John Kenny ("Kenny") died on August 14, 1973. While the death certificate listed the cause of death as simply "lung cancer," the autopsy report specifically noted the presence of "{p]oorly differentiated bron-chogenic carcinoma ... [a]ssociated with asbestosis." Appendix at 80. Although Kenny's widow, Diane Deleski ("Deleski"), authorized the autopsy, she says that she did not see a copy of the report, and hence did not learn of her late husband's asbestos-related condition, until September of 1981. On July 12, 1983, less than two years after she discovered the asbestos link, Deleski brought suit on behalf of Kenny's estate under the Wrongful Death Act of New Jersey, N.J.Stat.Ann. §~ 2A:31-1--2A:31-6, and 2A:15-3 (West 1952), against various asbestos manufacturers in the Eastern District of Pennsylvania. She also claimed loss of consortium and damage to her own health as a result of her handling of her husband's asbestos-tainted clothing and her inhalation of the asbestos dust he brought into the house. On January 17, 1986, roughly three weeks prior to the February 10, 1986 trial date, defendants filed a motion for summary judgment arguing that appellant's action was barred by Pennsylvania's statute of limitations in wrongful death and survival actions.2 Appellant did not respond to this motion, but on February 3, 1986, filed a § 1404(a) motion for transfer to the District of New Jersey, and a motion to defer answer to defendants' summary judgment motion. Judge Scirica denied appellant's motion to transfer and granted defendants' motion for summary judgment.

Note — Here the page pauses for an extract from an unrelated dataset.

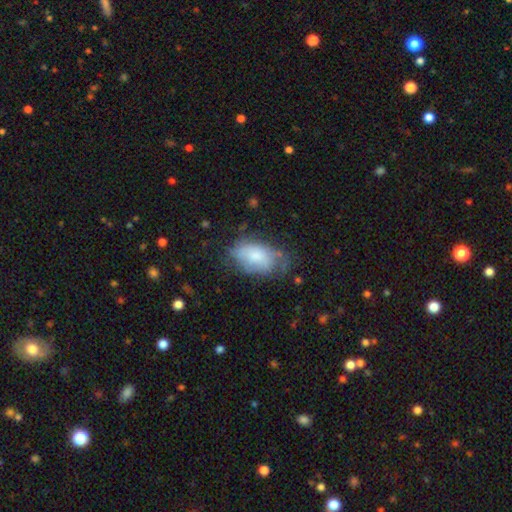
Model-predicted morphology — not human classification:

Deleski's claim, which was brought ten years after her husband's death, is clearly barred by the Pennsylvania statute of limitations. Prior to June 1978, the time limit for wrongful death actions was controlled by Pa.Stat.Ann. tit. 12, § 1603 (Purdon 1953) (repealed 1978), which required such actions to be brought "within one year after the death, and not thereafter." In 1978, the legislature passed a new statute that required actions "to recover damages for ... the death of an individual caused by the wrongful act or neglect ... of another," 42 Pa.Con.Stat. Ann. § 5524(2) (Purdon 1981), to be brought within two years. The longer limitations period is not available to Deleski, as the legislature expressly provided that "[n]o cause of action fully barred prior to the effective date of this act shall be revived by reason of the enactment of this act." Judiciary Act of July 9, 1976, P.L. 586, No. 142, § 25(b) (1978) (reprinted following 42 Pa. Cons.Stat.Ann. § 5524 (Pur-don 1981)). Because Deleski's claim was clearly barred by the pre-1978 statute, which unambiguously requires the commencement of a wrongful death action within one year of the date of death, it may not be revived by the 1978 statute.

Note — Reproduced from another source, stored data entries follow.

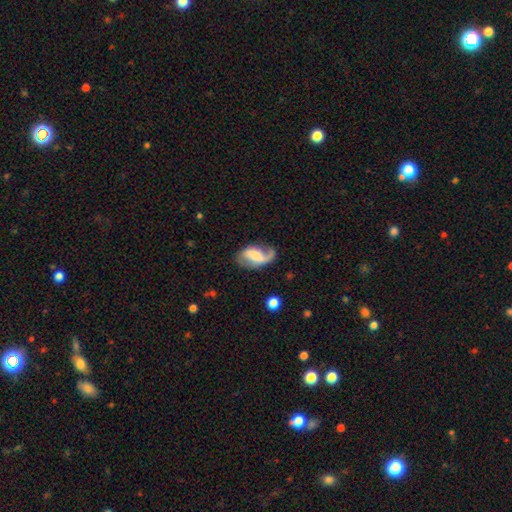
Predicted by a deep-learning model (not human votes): Q: Smooth or featured?
A: featured or disk (70%); runner-up: smooth (24%)
Q: Edge-on disk?
A: no (96%); runner-up: yes (4%)
Q: Bar?
A: weak (43%); runner-up: no (35%)
Q: Spiral arms?
A: yes (92%); runner-up: no (8%)
Q: Spiral winding?
A: loose (60%); runner-up: medium (30%)
Q: Spiral arm count?
A: 2 (59%); runner-up: 1 (34%)
Q: Bulge size?
A: moderate (33%); runner-up: small (32%)
Q: Merging?
A: none (54%); runner-up: minor disturbance (24%)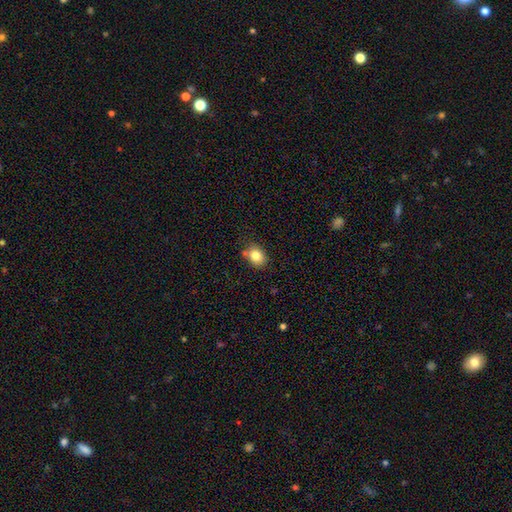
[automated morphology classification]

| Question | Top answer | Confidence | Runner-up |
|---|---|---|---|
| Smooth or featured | smooth | 82% | star or artifact (10%) |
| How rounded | in between | 52% | round (47%) |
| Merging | none | 73% | minor disturbance (17%) |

At first blush, it might appear that, because she did not discover the possible asbestos link to Kenny's death until 1981, Deleski is entitled to the application of the equitable "discovery rule," which tolls the running of the statute of limitations period when the injury or its cause is not immediately evident to the victim. See Ciccarelli v. Carey Canadian Mines, Ltd., 757 F.2d 548 (3d Cir.1985). However, the Pennsylvania Supreme Court has held that the discovery rule does not toll the pre-1978 statute of limitations in wrongful death actions. See Anthony v. Koppers Co., 496 [380]*380Pa. 119, 436 A.2d 181 (1981) (plurality).3 Applying the rules of statutory construction, the court in Anthony v. Koppers concluded that while the loose wording of the 1978 statute can accommodate the application of the discovery rule, the plain language of the pre-1978 statute, requiring wrongful death actions to be brought within one year of the date of death, cannot.

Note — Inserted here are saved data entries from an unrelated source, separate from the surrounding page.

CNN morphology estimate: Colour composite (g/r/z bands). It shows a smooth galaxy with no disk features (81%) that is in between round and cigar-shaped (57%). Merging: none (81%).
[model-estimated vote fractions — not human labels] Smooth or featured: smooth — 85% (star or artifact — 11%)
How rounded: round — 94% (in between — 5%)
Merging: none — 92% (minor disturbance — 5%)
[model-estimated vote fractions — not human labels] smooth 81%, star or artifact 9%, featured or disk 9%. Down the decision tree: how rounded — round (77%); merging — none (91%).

In addition to her wrongful death claims, Deleski also brought survival claims on behalf of her late husband. The limitation on these actions is controlled by Pa.Stat.Ann. tit. 12, § 34 (Purdon 1953) (repealed 1978), which provided that

Every suit hereafter brought to recover damages for injury wrongfully done to the person, in case [sic] where the injury does not result in death, must be brought within two years from the time when the injury was done and not afterwards; in cases where the injury does result in death the limitation of action shall remain as now established by law.

In Anthony v. Koppers, the Pennsylvania Supreme Court found that the two-year limitations period for survival actions cannot be tolled by the discovery rule. The court reasoned that the survival statute, unlike the wrongful death act, does not create a new cause of action in the decedent's representatives, but instead preserves a cause of action possessed by the decedent during his lifetime. Therefore, the court concluded that it would be logically impossible to toll the accrual of the cause of action until some time after the decedent's death (i.e., upon the survivor's discovery of the decedent's injury). By arguing that the survival action did not accrue until eight years after Kenny's death, Deleski "concede[s] that no valid cause of action existed at the time of death which could be preserved under the survival statutes." Anthony v. Koppers, 496 Pa. at 125, 436 A.2d at 185. Thus, Deleski's survival act claims are time-barred under Pennsylvania law.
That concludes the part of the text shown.